◆ **Work to complete**
Within the entries below, output exactly the lines between the line containing "fx_px: 1192" and the line containing "f_number: 13", inclusive, and omit any picture.

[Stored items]
- - - -
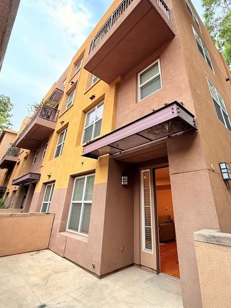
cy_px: 131
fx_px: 151
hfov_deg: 74.1
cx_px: 135
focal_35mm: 17
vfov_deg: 90.4
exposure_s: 1/99
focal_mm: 2.22
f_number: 2.2
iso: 160
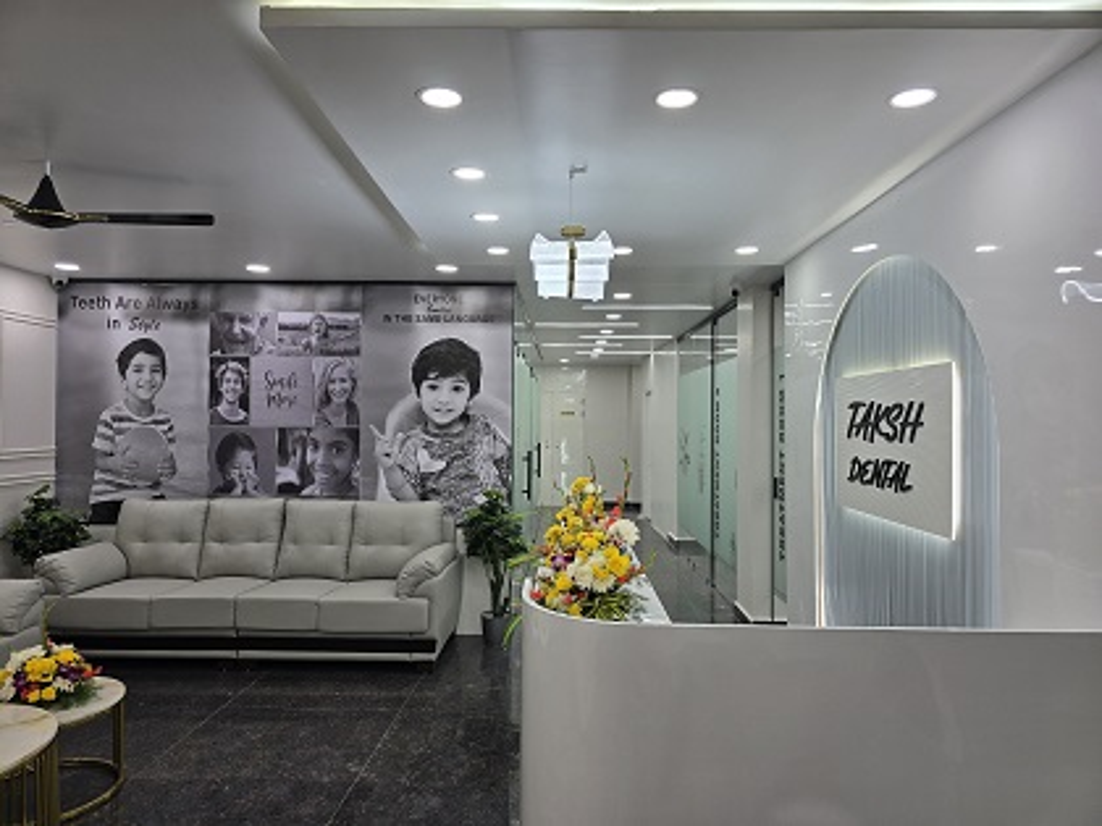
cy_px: 413
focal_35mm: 23
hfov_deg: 73.9
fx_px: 732
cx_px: 551
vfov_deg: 58.9
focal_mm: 6.3
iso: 32
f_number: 1.7
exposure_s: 1/100
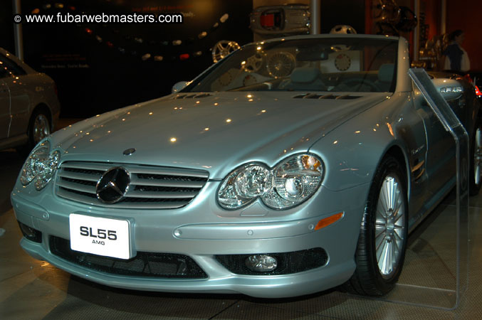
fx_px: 642
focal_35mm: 48
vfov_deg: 28.0
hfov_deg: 41.1
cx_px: 241
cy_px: 160
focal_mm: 32
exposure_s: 1/60
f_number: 5
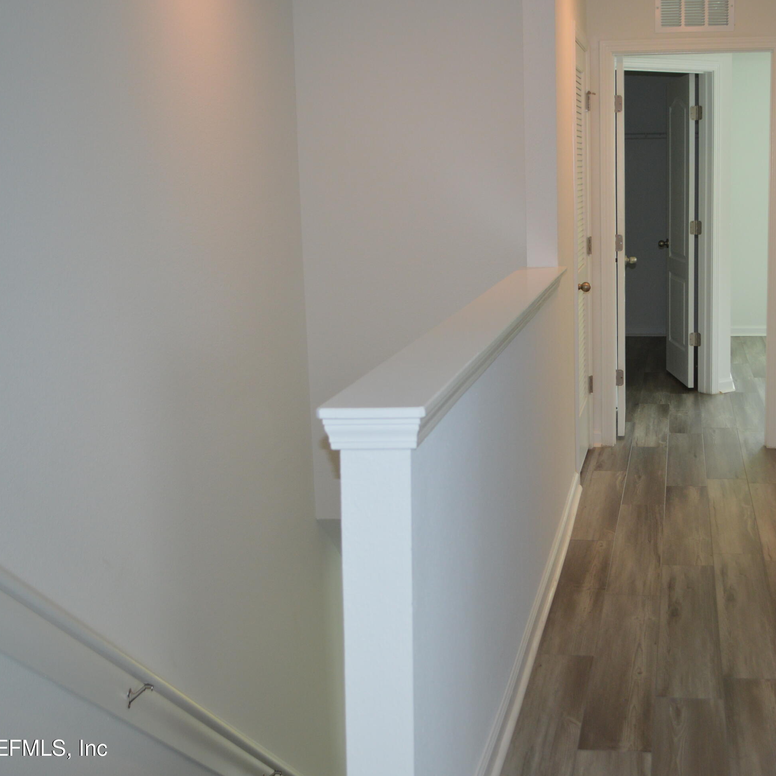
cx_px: 502
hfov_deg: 35.8
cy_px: 387
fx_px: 1192
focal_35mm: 47
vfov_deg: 36.1
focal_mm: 24
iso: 500
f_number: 4
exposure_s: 1/60
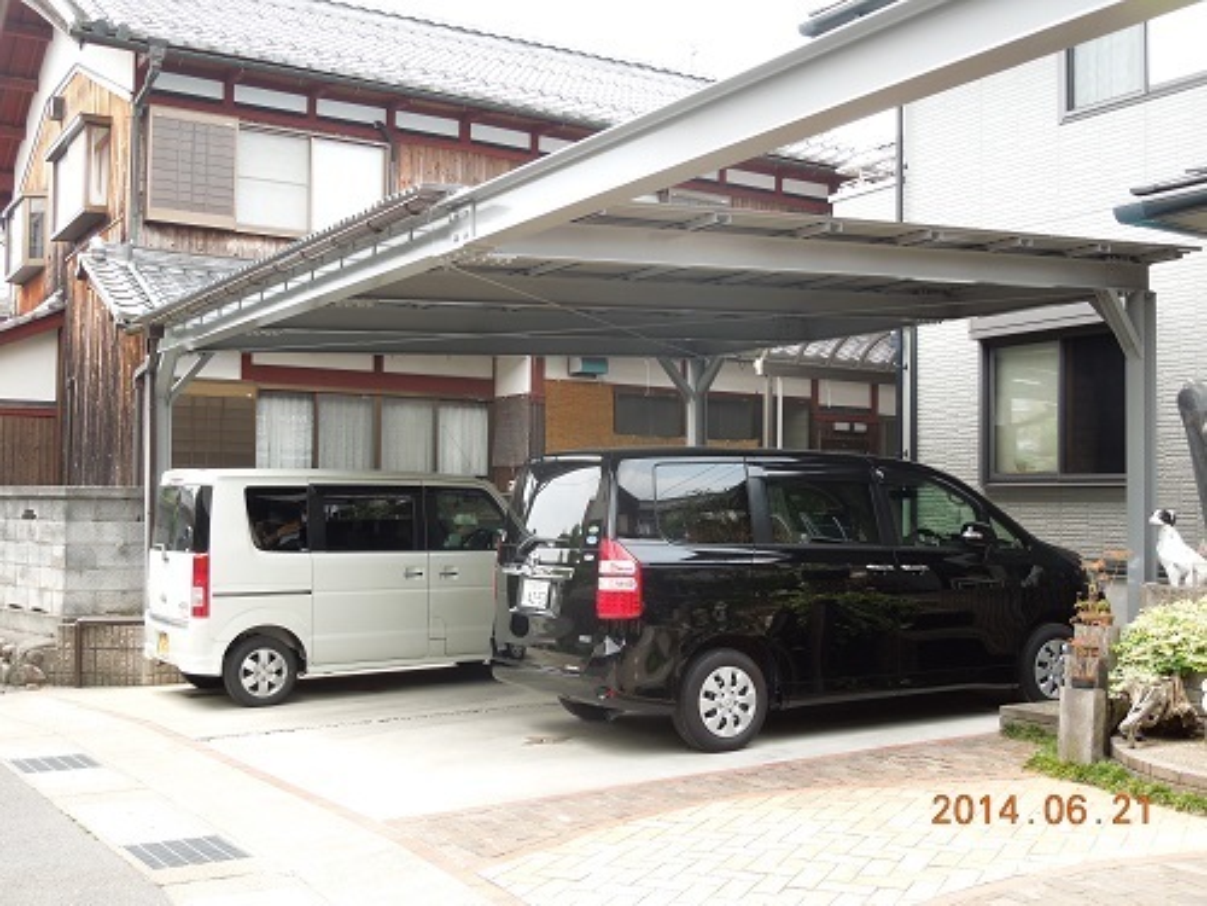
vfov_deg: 36.8
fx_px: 1360
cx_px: 604
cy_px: 453
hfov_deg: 47.9
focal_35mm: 39
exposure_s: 1/100
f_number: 3.8
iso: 100
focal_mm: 7
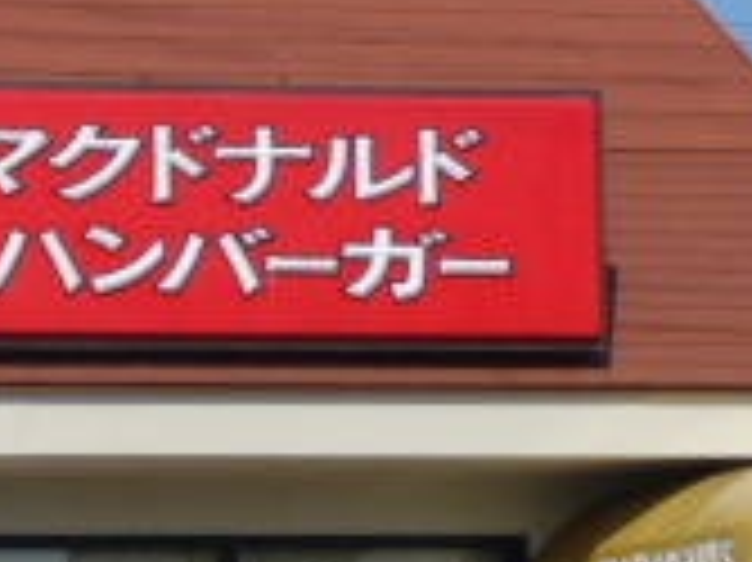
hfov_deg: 7.4
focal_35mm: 265
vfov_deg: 5.6
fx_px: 5753
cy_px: 558
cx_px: -203
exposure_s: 1/1000
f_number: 4.6
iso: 100
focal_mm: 12.3
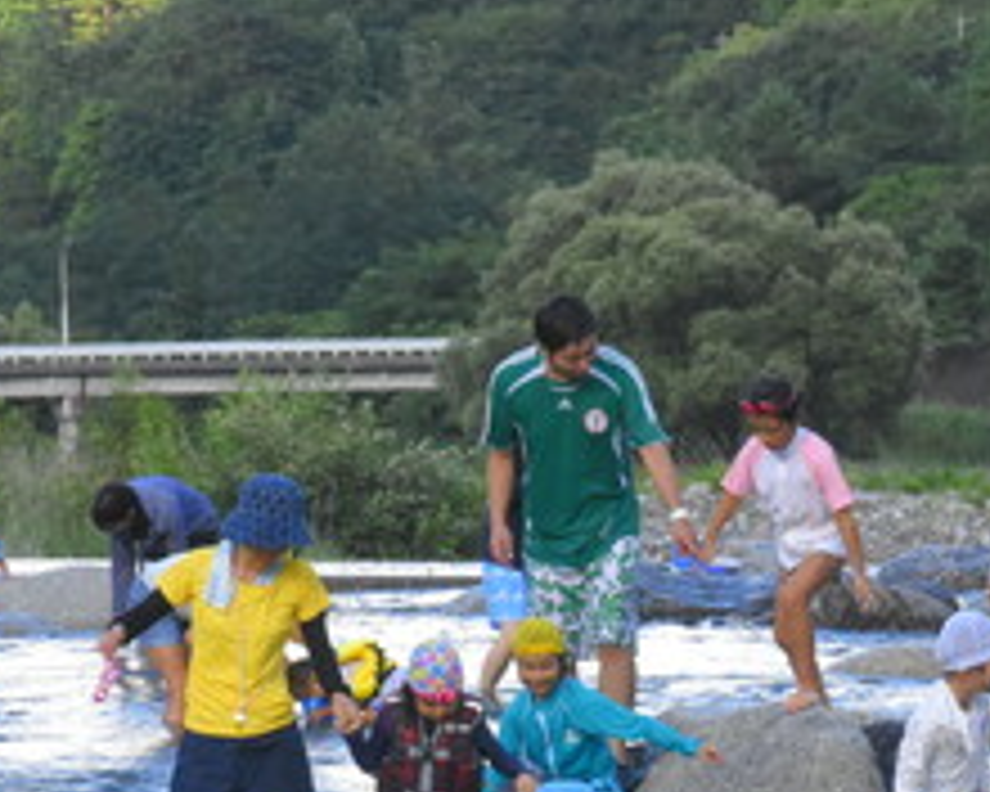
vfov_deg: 5.7
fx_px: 7972
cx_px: 770
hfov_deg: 7.1
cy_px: 745
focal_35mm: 272
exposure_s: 1/320
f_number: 13
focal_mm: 85
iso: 1600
- - - -
◆ **Answer box**
fx_px: 1192
focal_35mm: 47
vfov_deg: 36.1
focal_mm: 24
iso: 500
f_number: 4
exposure_s: 1/60
vfov_deg: 36.8
fx_px: 1360
cx_px: 604
cy_px: 453
hfov_deg: 47.9
focal_35mm: 39
exposure_s: 1/100
f_number: 3.8
iso: 100
focal_mm: 7
hfov_deg: 7.4
focal_35mm: 265
vfov_deg: 5.6
fx_px: 5753
cy_px: 558
cx_px: -203
exposure_s: 1/1000
f_number: 4.6
iso: 100
focal_mm: 12.3
vfov_deg: 5.7
fx_px: 7972
cx_px: 770
hfov_deg: 7.1
cy_px: 745
focal_35mm: 272
exposure_s: 1/320
f_number: 13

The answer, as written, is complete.